The track to the Cove begins near Tolaga Bay wharf and crosses open farmland and light bush at first. The views are stunning, with the pastured hillsides of the Uawa Valley, dotted with sheep and cattle, on the inland side, while seaward steep cliffs rear up.

After about half an hour, the track arrives at a wooden viewing platform. This is about 125m above sea level and from here we had views down to Cooks Cove. Beside the viewing platform, previous walkers have formed a pathway around a fence to the clifftop where there are views to Tolaga Bay and its 600m-long wharf, the longest in the Southern Hemisphere.

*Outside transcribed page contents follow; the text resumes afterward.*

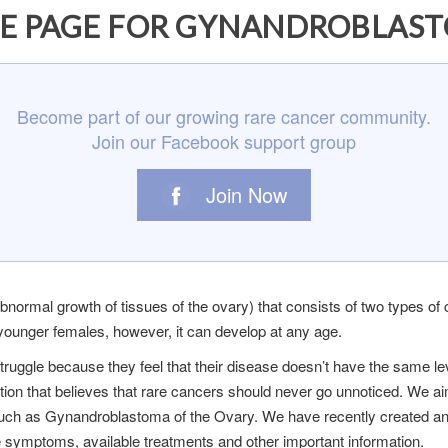
E PAGE FOR GYNANDROBLAST
Become part of our growing rare cancer community.
Join our Facebook support group
Join Now
ormal growth of tissues of the ovary) that consists of two types of cel
ounger females, however, it can develop at any age.
truggle because they feel that their disease doesn’t have the same
ation that believes that rare cancers should never go unnoticed. We ai
 such as Gynandroblastoma of the Ovary. We have recently created 
he symptoms, available treatments and other important information.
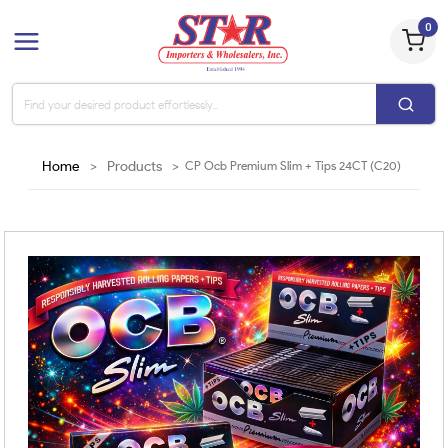
0
Home
>
Products
>
CP Ocb Premium Slim + Tips 24CT (C20)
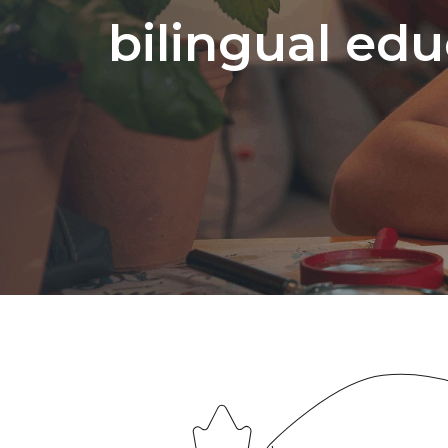
bilingual edu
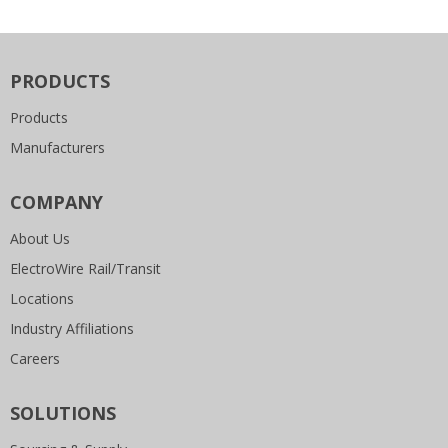
PRODUCTS
Products
Manufacturers
COMPANY
About Us
ElectroWire Rail/Transit
Locations
Industry Affiliations
Careers
SOLUTIONS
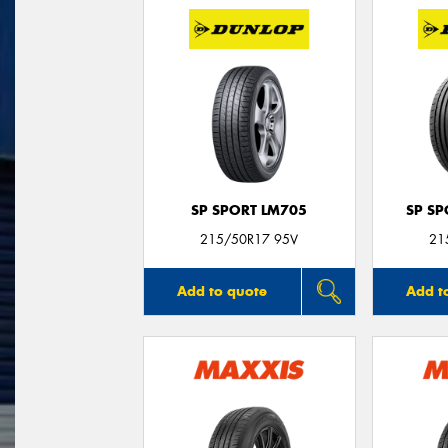
SP SPORT LM705
SP S
215/50R17 95V
21
Add to quote
Add t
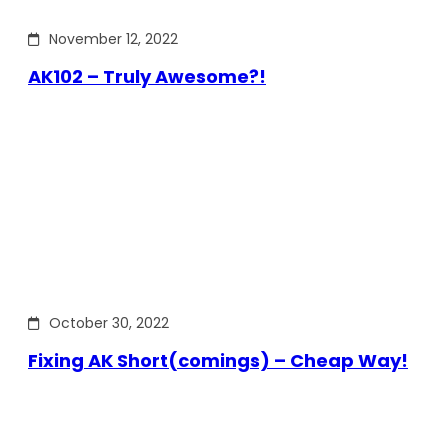
November 12, 2022
AK102 – Truly Awesome?!
October 30, 2022
Fixing AK Short(comings) – Cheap Way!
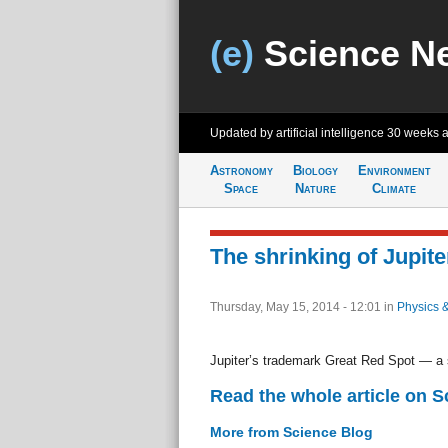
(e)
Science N
Updated by artificial intelligence
30 weeks 
Astronomy
Biology
Environment
Space
Nature
Climate
The shrinking of Jupit
Thursday, May 15, 2014 - 12:01
in
Physics 
Jupiter’s trademark Great Red Spot — a s
Read the whole article on S
More from Science Blog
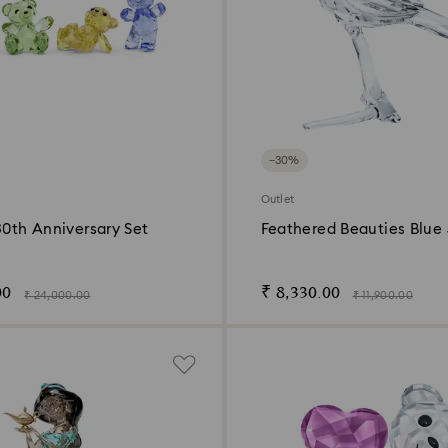
−30%
Outlet
30th Anniversary Set
Feathered Beauties Blue
00
₹ 8,330.00
₹ 24,000.00
₹ 11,900.00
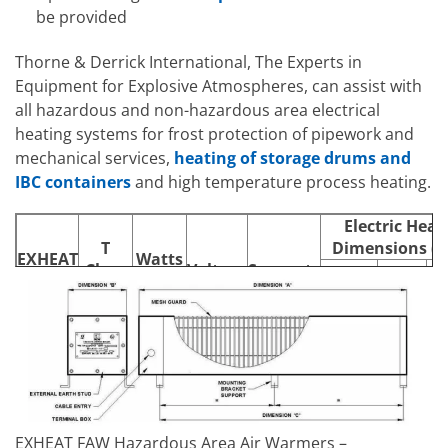
be provided
Thorne & Derrick International, The Experts in
Equipment for Explosive Atmospheres, can assist with
all hazardous and non-hazardous area electrical
heating systems for frost protection of pipework and
mechanical services,
heating of storage drums and
IBC containers
and high temperature process heating.
Electric Heat
T
Dimensions (
EXHEAT
Watts
Class
Voltage
Supports
Model
Rating
Length
Width
Rating
Le
(A)
(B)
240V,
FAW500
T2/T3
500W
254V or
2
971
160
110V
EXHEAT FAW Hazardous Area Air Warmers –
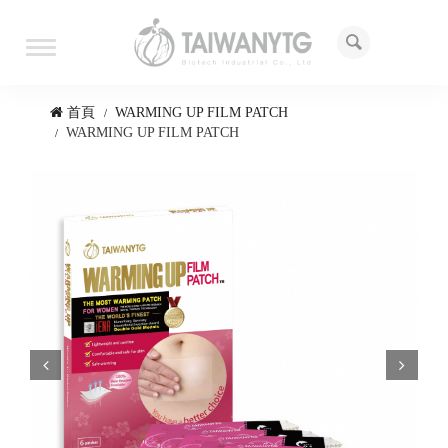
Toggle
navigation
首頁
WARMING UP FILM PATCH
WARMING UP FILM PATCH
Prev
Next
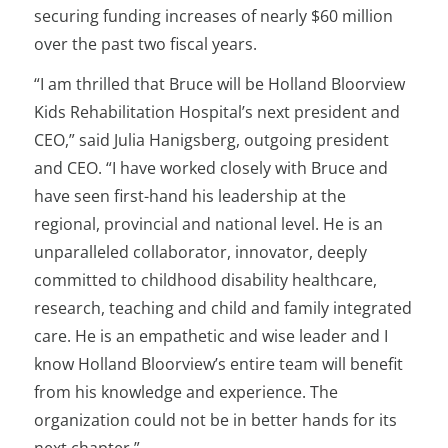
securing funding increases of nearly $60 million
over the past two fiscal years.
“I am thrilled that Bruce will be Holland Bloorview
Kids Rehabilitation Hospital’s next president and
CEO,” said Julia Hanigsberg, outgoing president
and CEO. “I have worked closely with Bruce and
have seen first-hand his leadership at the
regional, provincial and national level. He is an
unparalleled collaborator, innovator, deeply
committed to childhood disability healthcare,
research, teaching and child and family integrated
care. He is an empathetic and wise leader and I
know Holland Bloorview’s entire team will benefit
from his knowledge and experience. The
organization could not be in better hands for its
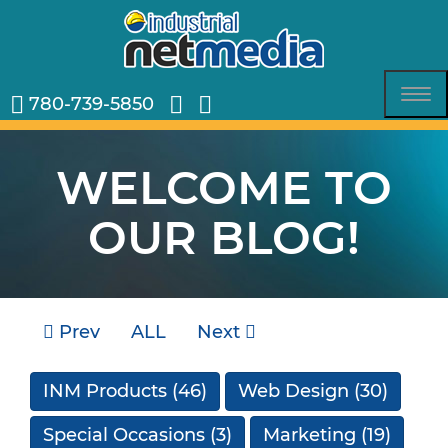
780-739-5850
Tog
nav
WELCOME TO
OUR BLOG!
Prev
ALL
Next
INM Products
(46)
Web Design
(30)
Special Occasions
(3)
Marketing
(19)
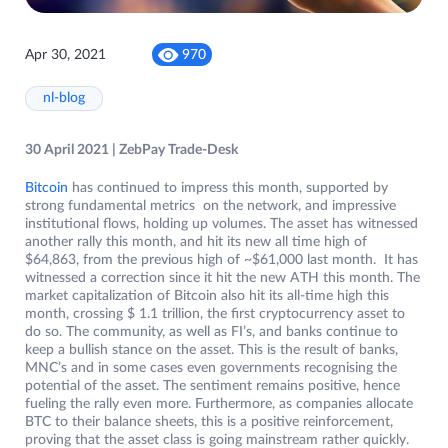
Apr 30, 2021
970
nl-blog
30 April 2021 | ZebPay Trade-Desk
Bitcoin
has continued to impress this month, supported by
strong fundamental metrics on the network, and impressive
institutional flows, holding up volumes. The asset has witnessed
another rally this month, and hit its new all time high of
$64,863, from the previous high of ~$61,000 last month. It has
witnessed a correction since it hit the new ATH this month. The
market capitalization of Bitcoin also hit its all-time high this
month, crossing $ 1.1 trillion, the first cryptocurrency asset to
do so. The community, as well as FI’s, and banks continue to
keep a bullish stance on the asset. This is the result of banks,
MNC’s and in some cases even governments recognising the
potential of the asset. The sentiment remains positive, hence
fueling the rally even more. Furthermore, as companies allocate
BTC to their balance sheets, this is a positive reinforcement,
proving that the asset class is going mainstream rather quickly.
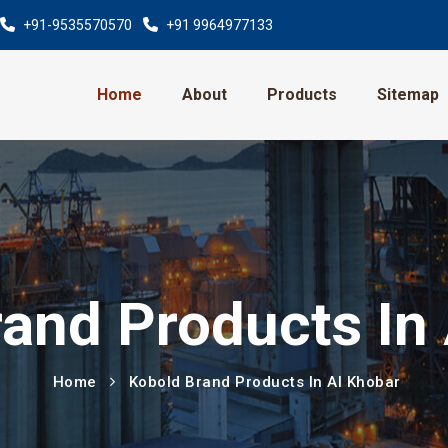
+91-9535570570
+91 9964977133
Home
About
Products
Sitemap
and Products In
Home
Kobold Brand Products In Al Khobar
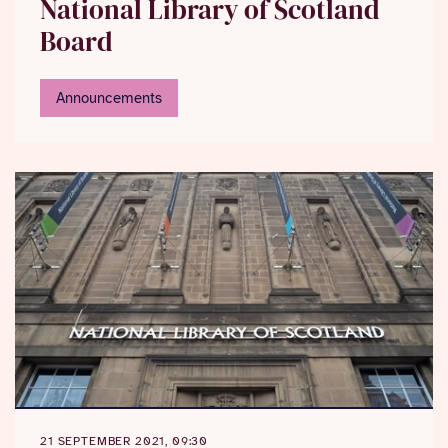
National Library of Scotland
Board
Announcements
21 SEPTEMBER 2021, 09:30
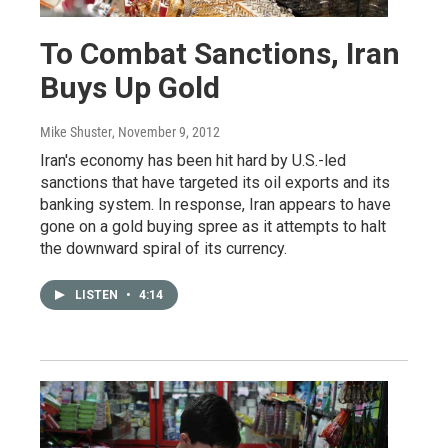
To Combat Sanctions, Iran
Buys Up Gold
Mike Shuster
, November 9, 2012
Iran's economy has been hit hard by U.S.-led
sanctions that have targeted its oil exports and its
banking system. In response, Iran appears to have
gone on a gold buying spree as it attempts to halt
the downward spiral of its currency.
LISTEN
•
4:14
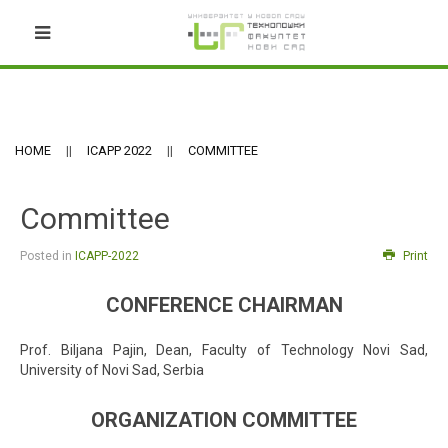
HOME
ICAPP 2022
COMMITTEE
Committee
Posted in
ICAPP-2022
Print
CONFERENCE CHAIRMAN
Prof. Biljana Pajin, Dean, Faculty of Technology Novi Sad,
University of Novi Sad, Serbia
ORGANIZATION COMMITTEE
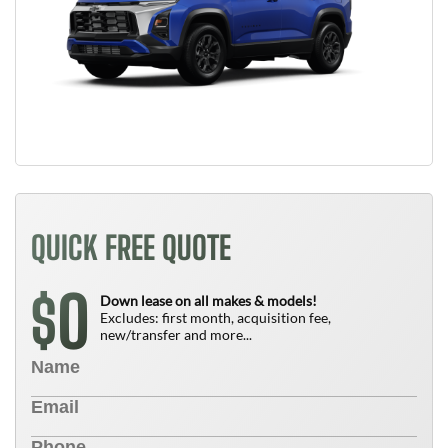
QUICK FREE QUOTE
0
$
Down lease on all makes & models!
Excludes: first month, acquisition fee,
new/transfer and more...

The next section of the walkway leads down through a shady remnant of bush, mostly kanuka.  In places, it can be fairly steep here and there are wooden steps along the track in the steepest parts. The track crosses a footbridge and comes out onto flats.

To the left there is a short walk to a natural archway through the hillside to the sea beyond. Cook and his crew stayed at the cove for six days and the naturalists aboard, Banks and Solander, collected plant samples. On one of their walks they came across the arch, which Banks described as a ‘most noble arch or cavern through the face of the rock leading directly to the sea. It was certainly the most magnificent surprise I have ever met with…’.

Walking around the hillside, the path passes a small cave, thought to be the one that Tupaea, Cook’s Tahitian navigator and translator, slept in during his time ashore. Tupaea was a favourite with the locals and many children were named after him. Also nearby is Cook’s Well, where the sailors found water. After six days of trading cloth, beads and nails with Maori, the Endeavour sailed away. Information panels give more details about the visit and about excavations carried out at the site in 2007. This excavation revealed that Maori had been living at Cook’s Cove since the 1300s and had hunted moa and seals.

The bay itself is small and calm, surrounded by a rocky foreshore littered with driftwood. It is a pleasant spot to wander around imagining the meeting of two different races and cultures almost 250 years ago.